ECLI:NL:RBROT:2016:10183

Rechtbank Rotterdam

Datum uitspraak
17 november 2016
Publicatiedatum
18 januari 2017
Zaaknummer
514743 / HA RK 16-999
Instantie
Rechtbank Rotterdam
Type
Uitspraak
Rechtsgebied
Strafrecht; Strafprocesrecht
Procedures
  • Wraking
Vindplaatsen
  • Rechtspraak.nl
AI samenvatting door LexboostAutomatisch gegenereerd

Afwijzing wrakingsverzoek in strafzaak Mega Doussie

Op 17 november 2016 heeft de Rechtbank Rotterdam een wrakingsverzoek afgewezen dat was ingediend door de verdediging in de strafzaak Mega Doussie. Het verzoek tot wraking was gebaseerd op de afwijzing van verschillende verzoeken van de verdediging om getuigen te horen, waaronder de voormalige TCI-officier en medeverdachten. De rechters hebben gemotiveerd dat de afwijzingen van de verzoeken niet onbegrijpelijk waren en dat er geen aanwijzingen waren voor vooringenomenheid.
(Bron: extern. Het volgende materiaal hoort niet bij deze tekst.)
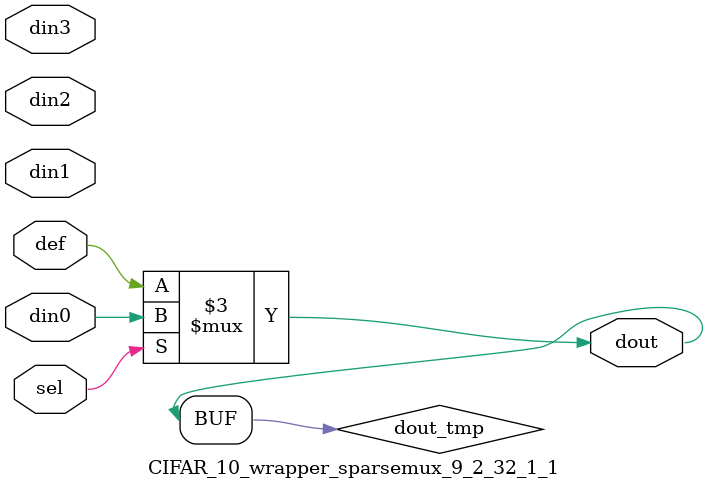
<source format=v>
`timescale 1ns / 1ps

module CIFAR_10_wrapper_sparsemux_9_2_32_1_1 (din0,din1,din2,din3,def,sel,dout);

parameter din0_WIDTH = 1;

parameter din1_WIDTH = 1;

parameter din2_WIDTH = 1;

parameter din3_WIDTH = 1;

parameter def_WIDTH = 1;
parameter sel_WIDTH = 1;
parameter dout_WIDTH = 1;

parameter [sel_WIDTH-1:0] CASE0 = 1;

parameter [sel_WIDTH-1:0] CASE1 = 1;

parameter [sel_WIDTH-1:0] CASE2 = 1;

parameter [sel_WIDTH-1:0] CASE3 = 1;

parameter ID = 1;
parameter NUM_STAGE = 1;



input [din0_WIDTH-1:0] din0;

input [din1_WIDTH-1:0] din1;

input [din2_WIDTH-1:0] din2;

input [din3_WIDTH-1:0] din3;

input [def_WIDTH-1:0] def;
input [sel_WIDTH-1:0] sel;

output [dout_WIDTH-1:0] dout;



reg [dout_WIDTH-1:0] dout_tmp;

always @ (*) begin
case (sel)
    
    CASE0 : dout_tmp = din0;
    
    CASE1 : dout_tmp = din1;
    
    CASE2 : dout_tmp = din2;
    
    CASE3 : dout_tmp = din3;
    
    default : dout_tmp = def;
endcase
end


assign dout = dout_tmp;



endmodule

</source>
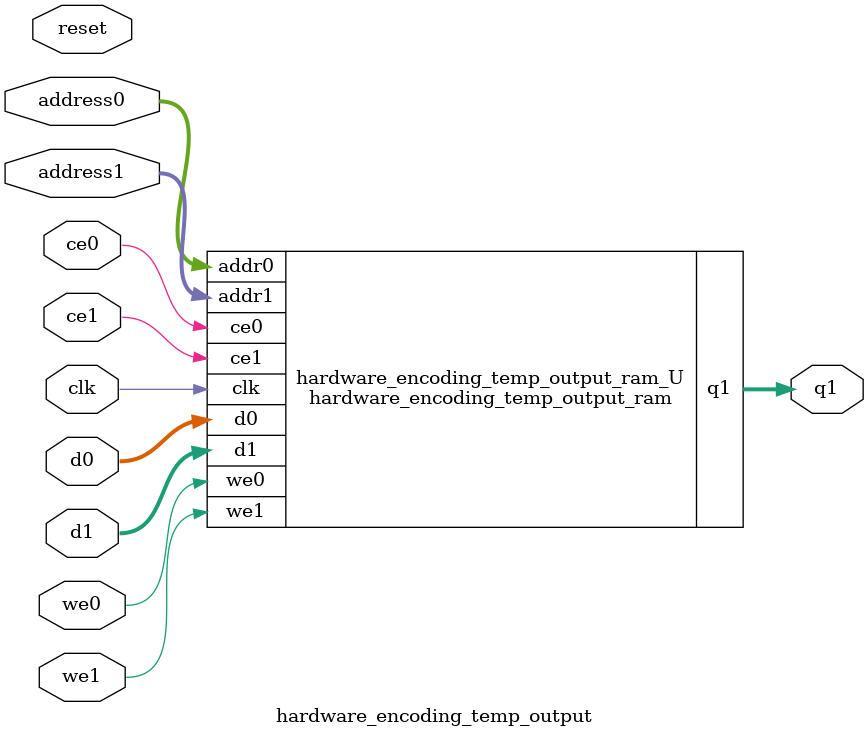
<source format=v>
`timescale 1 ns / 1 ps
module hardware_encoding_temp_output_ram (addr0, ce0, d0, we0, addr1, ce1, d1, we1, q1,  clk);

parameter DWIDTH = 8;
parameter AWIDTH = 14;
parameter MEM_SIZE = 8196;

input[AWIDTH-1:0] addr0;
input ce0;
input[DWIDTH-1:0] d0;
input we0;
input[AWIDTH-1:0] addr1;
input ce1;
input[DWIDTH-1:0] d1;
input we1;
output reg[DWIDTH-1:0] q1;
input clk;

reg [DWIDTH-1:0] ram[0:MEM_SIZE-1];




always @(posedge clk)  
begin 
    if (ce0) begin
        if (we0) 
            ram[addr0] <= d0; 
    end
end


always @(posedge clk)  
begin 
    if (ce1) begin
        if (we1) 
            ram[addr1] <= d1; 
        q1 <= ram[addr1];
    end
end


endmodule

`timescale 1 ns / 1 ps
module hardware_encoding_temp_output(
    reset,
    clk,
    address0,
    ce0,
    we0,
    d0,
    address1,
    ce1,
    we1,
    d1,
    q1);

parameter DataWidth = 32'd8;
parameter AddressRange = 32'd8196;
parameter AddressWidth = 32'd14;
input reset;
input clk;
input[AddressWidth - 1:0] address0;
input ce0;
input we0;
input[DataWidth - 1:0] d0;
input[AddressWidth - 1:0] address1;
input ce1;
input we1;
input[DataWidth - 1:0] d1;
output[DataWidth - 1:0] q1;



hardware_encoding_temp_output_ram hardware_encoding_temp_output_ram_U(
    .clk( clk ),
    .addr0( address0 ),
    .ce0( ce0 ),
    .we0( we0 ),
    .d0( d0 ),
    .addr1( address1 ),
    .ce1( ce1 ),
    .we1( we1 ),
    .d1( d1 ),
    .q1( q1 ));

endmodule


</source>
De rechtbank heeft vastgesteld dat de beslissingen van de rechters zijn genomen op basis van de beschikbare informatie en dat er geen uitzonderlijke omstandigheden waren die de onpartijdigheid van de rechters in twijfel trokken. De verdediging had ook verzocht om inzage in dossiers van parallelle onderzoeken, maar dit verzoek werd eveneens afgewezen. De rechtbank concludeerde dat de afwijzingen van de verzoeken niet zozeer onbegrijpelijk waren dat ze alleen verklaard konden worden door vooringenomenheid. Het wrakingsverzoek werd daarom afgewezen, en de rechtbank benadrukte dat een onwelgevallige beslissing op zich geen grond voor wraking oplevert. De beslissing werd genomen door een meervoudige kamer voor wrakingszaken, bestaande uit de genoemde rechters, en werd uitgesproken ter openbare terechtzitting.

Uitspraak

Rechtbank Rotterdam

Meervoudige kamer voor wrakingszaken
Zaaknummer / rekestnummer: 514743 / HA RK 16-999
Beslissing van 17 november 2016
op het verzoek van
[naam verzoeker],
geboren te [geboorteplaats] op [geboortedatum],
wonende te [adres],
verzoeker,
advocaat mr. S. Schuurman te Breukelen,
strekkende tot wraking van:
mr. W.L. van der Bijl-de Jong,
mr. J.J. Badeen
mr. C. Laukens, rechters in de rechtbank Rotterdam, team straf 2 (hierna: de rechters).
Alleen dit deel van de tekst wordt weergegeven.